==== EXCERPT

This is a story about victim playing...

Skeleton face

Apparently the world is full of attention-seeking malingerers who aren't really sick, but who in fact choose to be depressed and miserable, and to self-harm and attempt suicide, because it's a lifestyle choice. Apparently everybody knows exactly what they're doing all the time and we all have complete free will - our hand is never forced, we're never coerced or pressured into doing things we don't want to do, and we can choose how we want to feel. If we want to be happy, we can just choose to be happy.

Those who are suffering aren't really suffering - they're victim-playing; they're attempting to get sympathy, so they can bunk off school or work. Thankfully though, there are some clever people out there who can see straight through you and understand everything about you in an instant. Thankfully there are clever people who are qualified to immediately judge you, and to declare you fit and well, except you're just too damn bloody minded to snap out of your silly pointless melancholy.

Those clever people who declare that you're so definitely faking it are so clever and infallible that they're prepared to risk your life. They'll call your bluff. They don't care if you die. It's more important that you're unmasked for what you really are - a self pitying attention seeking malingering poser - than you staying alive.

This situation, where those clever people call your bluff, is clearly working very well, because suicide is the biggest killer of men under the age of 45. If somebody commits suicide, clearly they were telling the truth, but if they don't immediately kill themselves that then proves that the clever person is really clever and can carry on killing people.

========
==== RECORD EXTRACTS

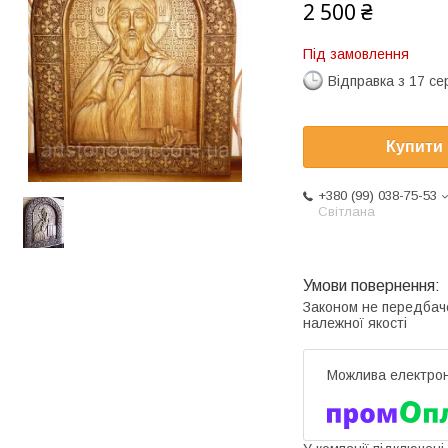
2 500 ₴
Під замовлення
Відправка з 17 се
Купити
+380 (99) 038-75-53
Світлана
Законом не передбач
належної якості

========

## THINGS TO DO
1 > From the post about victim playing, list everything that the supposed attention-seeking malingerers are said to choose to be or to do.
2 > Reproduce the passage of the post about victim playing starting with "Skeleton face" and going on through "to be happy.".

## RESPONSES TO THE TASKS
1 >
- Be depressed
- Be miserable
- Self-harm
- Attempt suicide

2 >
Skeleton face

Apparently the world is full of attention-seeking malingerers who aren't really sick, but who in fact choose to be depressed and miserable, and to self-harm and attempt suicide, because it's a lifestyle choice. Apparently everybody knows exactly what they're doing all the time and we all have complete free will - our hand is never forced, we're never coerced or pressured into doing things we don't want to do, and we can choose how we want to feel. If we want to be happy, we can just choose to be happy.